■ Stored data
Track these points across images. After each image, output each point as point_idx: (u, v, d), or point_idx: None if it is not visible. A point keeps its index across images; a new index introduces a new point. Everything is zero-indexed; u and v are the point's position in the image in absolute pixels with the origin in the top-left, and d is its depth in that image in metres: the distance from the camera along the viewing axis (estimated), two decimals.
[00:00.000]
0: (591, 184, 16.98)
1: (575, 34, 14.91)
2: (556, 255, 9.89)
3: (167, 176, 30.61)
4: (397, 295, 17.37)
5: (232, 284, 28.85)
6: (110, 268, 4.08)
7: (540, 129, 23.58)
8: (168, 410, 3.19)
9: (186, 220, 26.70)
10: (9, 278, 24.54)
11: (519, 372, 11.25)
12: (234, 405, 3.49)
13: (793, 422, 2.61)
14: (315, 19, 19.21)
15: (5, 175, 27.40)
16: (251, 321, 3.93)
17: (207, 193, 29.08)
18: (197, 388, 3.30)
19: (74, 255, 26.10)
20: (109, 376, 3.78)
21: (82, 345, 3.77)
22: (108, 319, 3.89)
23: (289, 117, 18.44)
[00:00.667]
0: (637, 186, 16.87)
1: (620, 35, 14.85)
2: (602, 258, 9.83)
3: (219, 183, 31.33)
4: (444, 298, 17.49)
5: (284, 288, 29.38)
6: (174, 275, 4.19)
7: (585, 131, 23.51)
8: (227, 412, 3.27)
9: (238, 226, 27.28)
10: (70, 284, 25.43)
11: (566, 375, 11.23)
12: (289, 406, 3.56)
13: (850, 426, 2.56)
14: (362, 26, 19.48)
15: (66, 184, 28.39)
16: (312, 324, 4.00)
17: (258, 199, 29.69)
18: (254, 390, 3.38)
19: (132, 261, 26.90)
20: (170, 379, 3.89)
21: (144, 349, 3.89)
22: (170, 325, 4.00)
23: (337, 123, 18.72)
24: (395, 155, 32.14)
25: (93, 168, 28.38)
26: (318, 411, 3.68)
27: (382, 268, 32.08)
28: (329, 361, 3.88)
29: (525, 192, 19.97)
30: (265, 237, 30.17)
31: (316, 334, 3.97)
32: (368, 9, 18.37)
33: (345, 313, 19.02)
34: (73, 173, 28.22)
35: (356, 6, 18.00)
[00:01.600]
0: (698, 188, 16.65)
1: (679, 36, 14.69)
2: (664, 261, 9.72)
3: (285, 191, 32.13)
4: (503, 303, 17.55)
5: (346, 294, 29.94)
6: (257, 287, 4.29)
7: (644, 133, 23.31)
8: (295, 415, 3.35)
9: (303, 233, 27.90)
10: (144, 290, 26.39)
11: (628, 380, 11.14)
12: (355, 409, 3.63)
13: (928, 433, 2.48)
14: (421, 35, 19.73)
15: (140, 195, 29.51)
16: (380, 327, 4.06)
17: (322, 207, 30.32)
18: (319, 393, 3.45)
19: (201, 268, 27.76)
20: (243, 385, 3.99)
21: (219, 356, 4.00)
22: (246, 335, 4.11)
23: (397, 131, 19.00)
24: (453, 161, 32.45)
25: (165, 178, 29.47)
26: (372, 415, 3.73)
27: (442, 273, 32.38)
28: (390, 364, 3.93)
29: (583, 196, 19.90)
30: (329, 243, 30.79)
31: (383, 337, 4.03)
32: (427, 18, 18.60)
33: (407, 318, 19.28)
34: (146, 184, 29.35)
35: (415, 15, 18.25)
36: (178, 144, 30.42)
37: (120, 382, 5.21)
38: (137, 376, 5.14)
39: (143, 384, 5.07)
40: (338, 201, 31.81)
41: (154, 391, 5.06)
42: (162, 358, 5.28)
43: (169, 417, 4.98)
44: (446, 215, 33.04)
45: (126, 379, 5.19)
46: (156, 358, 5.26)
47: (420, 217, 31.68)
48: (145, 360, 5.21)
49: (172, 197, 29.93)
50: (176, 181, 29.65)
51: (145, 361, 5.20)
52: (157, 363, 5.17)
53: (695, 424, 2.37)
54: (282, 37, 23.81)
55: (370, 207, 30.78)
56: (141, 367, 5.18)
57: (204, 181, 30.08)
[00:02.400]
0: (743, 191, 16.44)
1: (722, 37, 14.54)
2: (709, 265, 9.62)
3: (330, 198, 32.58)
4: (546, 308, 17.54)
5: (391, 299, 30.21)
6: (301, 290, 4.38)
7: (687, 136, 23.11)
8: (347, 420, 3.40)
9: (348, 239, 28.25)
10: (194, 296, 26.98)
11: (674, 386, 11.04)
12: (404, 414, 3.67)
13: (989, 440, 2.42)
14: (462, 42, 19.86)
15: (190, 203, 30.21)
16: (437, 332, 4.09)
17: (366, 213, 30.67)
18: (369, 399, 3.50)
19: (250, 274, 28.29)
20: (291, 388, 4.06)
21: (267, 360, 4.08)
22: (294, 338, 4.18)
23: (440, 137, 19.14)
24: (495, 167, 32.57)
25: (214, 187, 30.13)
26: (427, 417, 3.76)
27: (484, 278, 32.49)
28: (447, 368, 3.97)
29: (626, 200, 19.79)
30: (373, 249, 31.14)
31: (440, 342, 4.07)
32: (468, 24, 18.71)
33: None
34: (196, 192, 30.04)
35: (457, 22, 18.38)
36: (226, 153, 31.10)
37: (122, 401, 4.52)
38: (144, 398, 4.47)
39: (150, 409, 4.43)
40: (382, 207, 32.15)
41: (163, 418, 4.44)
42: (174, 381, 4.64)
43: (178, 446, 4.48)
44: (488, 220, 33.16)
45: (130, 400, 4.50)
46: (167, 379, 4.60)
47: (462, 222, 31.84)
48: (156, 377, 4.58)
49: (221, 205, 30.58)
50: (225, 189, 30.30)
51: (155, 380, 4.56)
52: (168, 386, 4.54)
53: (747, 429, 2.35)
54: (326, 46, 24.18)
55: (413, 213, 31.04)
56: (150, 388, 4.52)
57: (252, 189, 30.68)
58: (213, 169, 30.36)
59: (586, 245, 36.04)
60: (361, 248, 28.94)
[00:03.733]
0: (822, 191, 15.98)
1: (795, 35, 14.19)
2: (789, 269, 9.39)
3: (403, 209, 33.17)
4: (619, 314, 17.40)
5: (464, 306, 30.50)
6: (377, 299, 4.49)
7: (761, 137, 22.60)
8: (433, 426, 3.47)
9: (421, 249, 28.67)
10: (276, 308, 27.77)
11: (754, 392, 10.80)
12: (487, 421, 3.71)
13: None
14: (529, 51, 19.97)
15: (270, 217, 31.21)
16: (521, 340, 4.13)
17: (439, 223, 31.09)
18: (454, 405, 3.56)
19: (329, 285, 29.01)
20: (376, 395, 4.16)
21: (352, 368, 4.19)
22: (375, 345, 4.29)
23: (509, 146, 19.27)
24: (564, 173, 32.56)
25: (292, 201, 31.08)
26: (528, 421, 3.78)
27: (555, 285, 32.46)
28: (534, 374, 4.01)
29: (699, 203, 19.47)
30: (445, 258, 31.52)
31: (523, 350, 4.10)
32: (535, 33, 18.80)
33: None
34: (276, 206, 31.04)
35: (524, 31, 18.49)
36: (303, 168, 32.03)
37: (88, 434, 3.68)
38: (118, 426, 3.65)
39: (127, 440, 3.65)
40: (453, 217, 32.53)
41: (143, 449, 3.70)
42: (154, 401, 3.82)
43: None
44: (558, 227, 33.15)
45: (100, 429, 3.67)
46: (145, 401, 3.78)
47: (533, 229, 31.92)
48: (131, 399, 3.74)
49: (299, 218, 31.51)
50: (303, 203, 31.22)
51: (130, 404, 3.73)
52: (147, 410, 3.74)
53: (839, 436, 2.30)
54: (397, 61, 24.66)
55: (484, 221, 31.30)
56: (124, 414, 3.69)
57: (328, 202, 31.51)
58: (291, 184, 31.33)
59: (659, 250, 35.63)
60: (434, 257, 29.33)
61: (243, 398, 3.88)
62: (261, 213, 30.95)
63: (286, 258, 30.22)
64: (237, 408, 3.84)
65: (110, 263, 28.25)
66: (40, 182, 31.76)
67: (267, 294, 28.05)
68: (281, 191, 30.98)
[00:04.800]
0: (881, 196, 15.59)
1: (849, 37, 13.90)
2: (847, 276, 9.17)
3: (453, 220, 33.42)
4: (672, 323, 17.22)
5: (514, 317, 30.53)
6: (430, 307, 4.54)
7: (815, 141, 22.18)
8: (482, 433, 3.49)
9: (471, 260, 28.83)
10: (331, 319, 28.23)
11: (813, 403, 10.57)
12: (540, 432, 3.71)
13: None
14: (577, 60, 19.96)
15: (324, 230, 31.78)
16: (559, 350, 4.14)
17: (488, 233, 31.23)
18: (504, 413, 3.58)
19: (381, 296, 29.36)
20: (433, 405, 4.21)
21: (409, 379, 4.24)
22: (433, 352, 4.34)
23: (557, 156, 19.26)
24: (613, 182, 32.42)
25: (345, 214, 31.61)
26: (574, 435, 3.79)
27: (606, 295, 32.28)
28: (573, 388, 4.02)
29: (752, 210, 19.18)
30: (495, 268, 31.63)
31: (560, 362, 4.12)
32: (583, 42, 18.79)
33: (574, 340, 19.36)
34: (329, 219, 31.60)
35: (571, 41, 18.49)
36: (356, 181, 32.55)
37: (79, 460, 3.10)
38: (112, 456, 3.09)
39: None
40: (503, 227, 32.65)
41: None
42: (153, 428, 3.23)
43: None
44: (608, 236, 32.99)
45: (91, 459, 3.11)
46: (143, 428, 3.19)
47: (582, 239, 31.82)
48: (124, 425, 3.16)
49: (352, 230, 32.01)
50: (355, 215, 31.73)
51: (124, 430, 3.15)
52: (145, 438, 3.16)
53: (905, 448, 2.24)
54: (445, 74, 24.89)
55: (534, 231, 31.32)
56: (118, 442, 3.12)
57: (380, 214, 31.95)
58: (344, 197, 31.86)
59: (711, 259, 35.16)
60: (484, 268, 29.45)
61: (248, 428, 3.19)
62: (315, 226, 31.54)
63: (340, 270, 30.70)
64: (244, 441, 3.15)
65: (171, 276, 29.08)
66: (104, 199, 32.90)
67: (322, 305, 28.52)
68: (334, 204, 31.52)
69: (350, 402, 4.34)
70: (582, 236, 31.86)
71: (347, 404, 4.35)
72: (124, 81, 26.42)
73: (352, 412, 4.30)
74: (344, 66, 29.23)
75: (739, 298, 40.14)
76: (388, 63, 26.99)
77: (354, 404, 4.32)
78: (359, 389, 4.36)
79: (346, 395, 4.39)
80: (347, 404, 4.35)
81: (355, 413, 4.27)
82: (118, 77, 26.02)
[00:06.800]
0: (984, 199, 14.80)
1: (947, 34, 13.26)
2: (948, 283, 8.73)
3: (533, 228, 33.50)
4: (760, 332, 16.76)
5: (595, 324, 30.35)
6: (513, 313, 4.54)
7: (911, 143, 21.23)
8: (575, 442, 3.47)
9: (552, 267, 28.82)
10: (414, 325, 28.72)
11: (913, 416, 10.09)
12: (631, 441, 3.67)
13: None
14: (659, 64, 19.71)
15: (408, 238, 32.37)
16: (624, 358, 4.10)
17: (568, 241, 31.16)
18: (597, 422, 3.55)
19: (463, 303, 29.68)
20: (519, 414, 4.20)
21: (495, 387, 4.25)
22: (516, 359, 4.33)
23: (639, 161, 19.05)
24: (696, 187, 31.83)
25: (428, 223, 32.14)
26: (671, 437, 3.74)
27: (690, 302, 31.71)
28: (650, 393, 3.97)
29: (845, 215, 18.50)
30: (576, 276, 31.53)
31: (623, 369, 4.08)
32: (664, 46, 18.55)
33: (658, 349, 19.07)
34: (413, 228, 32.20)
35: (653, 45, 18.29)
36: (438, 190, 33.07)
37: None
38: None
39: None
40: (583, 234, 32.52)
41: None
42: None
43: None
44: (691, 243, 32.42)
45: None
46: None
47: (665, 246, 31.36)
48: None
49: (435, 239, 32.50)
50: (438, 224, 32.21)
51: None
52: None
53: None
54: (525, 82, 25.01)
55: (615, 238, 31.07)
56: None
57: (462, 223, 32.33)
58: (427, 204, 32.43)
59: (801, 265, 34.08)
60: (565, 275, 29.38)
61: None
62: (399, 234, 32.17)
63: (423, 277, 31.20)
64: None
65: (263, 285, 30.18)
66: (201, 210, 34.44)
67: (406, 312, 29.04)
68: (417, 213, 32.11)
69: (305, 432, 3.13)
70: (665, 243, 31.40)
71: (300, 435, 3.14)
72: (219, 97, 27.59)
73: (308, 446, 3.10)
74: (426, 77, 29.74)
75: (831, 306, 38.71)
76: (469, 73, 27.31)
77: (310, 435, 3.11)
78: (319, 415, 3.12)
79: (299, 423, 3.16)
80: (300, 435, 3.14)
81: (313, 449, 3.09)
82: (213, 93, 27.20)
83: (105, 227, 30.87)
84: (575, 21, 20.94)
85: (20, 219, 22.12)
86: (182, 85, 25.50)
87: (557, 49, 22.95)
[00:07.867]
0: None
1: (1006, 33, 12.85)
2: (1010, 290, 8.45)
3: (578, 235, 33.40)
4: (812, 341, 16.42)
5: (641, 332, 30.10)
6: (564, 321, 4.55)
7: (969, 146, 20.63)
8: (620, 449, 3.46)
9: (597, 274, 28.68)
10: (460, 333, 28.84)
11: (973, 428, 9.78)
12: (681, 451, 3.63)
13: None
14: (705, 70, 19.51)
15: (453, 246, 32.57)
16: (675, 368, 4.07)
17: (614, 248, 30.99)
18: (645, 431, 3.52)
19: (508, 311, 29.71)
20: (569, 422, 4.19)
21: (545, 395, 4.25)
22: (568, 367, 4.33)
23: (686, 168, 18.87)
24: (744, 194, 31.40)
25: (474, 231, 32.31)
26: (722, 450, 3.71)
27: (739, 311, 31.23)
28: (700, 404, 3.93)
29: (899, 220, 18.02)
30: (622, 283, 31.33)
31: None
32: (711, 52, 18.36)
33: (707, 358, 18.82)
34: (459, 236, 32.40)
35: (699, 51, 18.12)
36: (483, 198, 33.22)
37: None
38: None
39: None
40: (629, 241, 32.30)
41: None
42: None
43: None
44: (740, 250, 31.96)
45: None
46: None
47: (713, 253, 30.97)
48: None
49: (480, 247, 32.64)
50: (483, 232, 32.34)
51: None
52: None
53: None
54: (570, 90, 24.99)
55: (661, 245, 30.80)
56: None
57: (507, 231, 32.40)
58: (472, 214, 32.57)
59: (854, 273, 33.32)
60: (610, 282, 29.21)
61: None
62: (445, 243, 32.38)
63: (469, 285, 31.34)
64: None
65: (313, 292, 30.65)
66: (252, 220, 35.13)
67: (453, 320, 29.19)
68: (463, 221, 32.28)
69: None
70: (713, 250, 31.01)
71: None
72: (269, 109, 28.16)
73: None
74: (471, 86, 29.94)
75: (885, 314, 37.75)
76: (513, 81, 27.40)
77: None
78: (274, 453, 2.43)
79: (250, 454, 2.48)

■ Exercise prompt
Please write out exactly the lines from the start of the data through the line that contains "18: (197, 388, 3.30)", both ends included, and nothing else.

■ Answer for the task
Track these points across images. After each image, output each point as point_idx: (u, v, d), or point_idx: None if it is not visible. A point keeps its index across images; a new index introduces a new point. Everything is zero-indexed; u and v are the point's position in the image in absolute pixels with the origin in the top-left, and d is its depth in that image in metres: the distance from the camera along the viewing axis (estimated), two decimals.
[00:00.000]
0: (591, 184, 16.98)
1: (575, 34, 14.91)
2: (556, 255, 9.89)
3: (167, 176, 30.61)
4: (397, 295, 17.37)
5: (232, 284, 28.85)
6: (110, 268, 4.08)
7: (540, 129, 23.58)
8: (168, 410, 3.19)
9: (186, 220, 26.70)
10: (9, 278, 24.54)
11: (519, 372, 11.25)
12: (234, 405, 3.49)
13: (793, 422, 2.61)
14: (315, 19, 19.21)
15: (5, 175, 27.40)
16: (251, 321, 3.93)
17: (207, 193, 29.08)
18: (197, 388, 3.30)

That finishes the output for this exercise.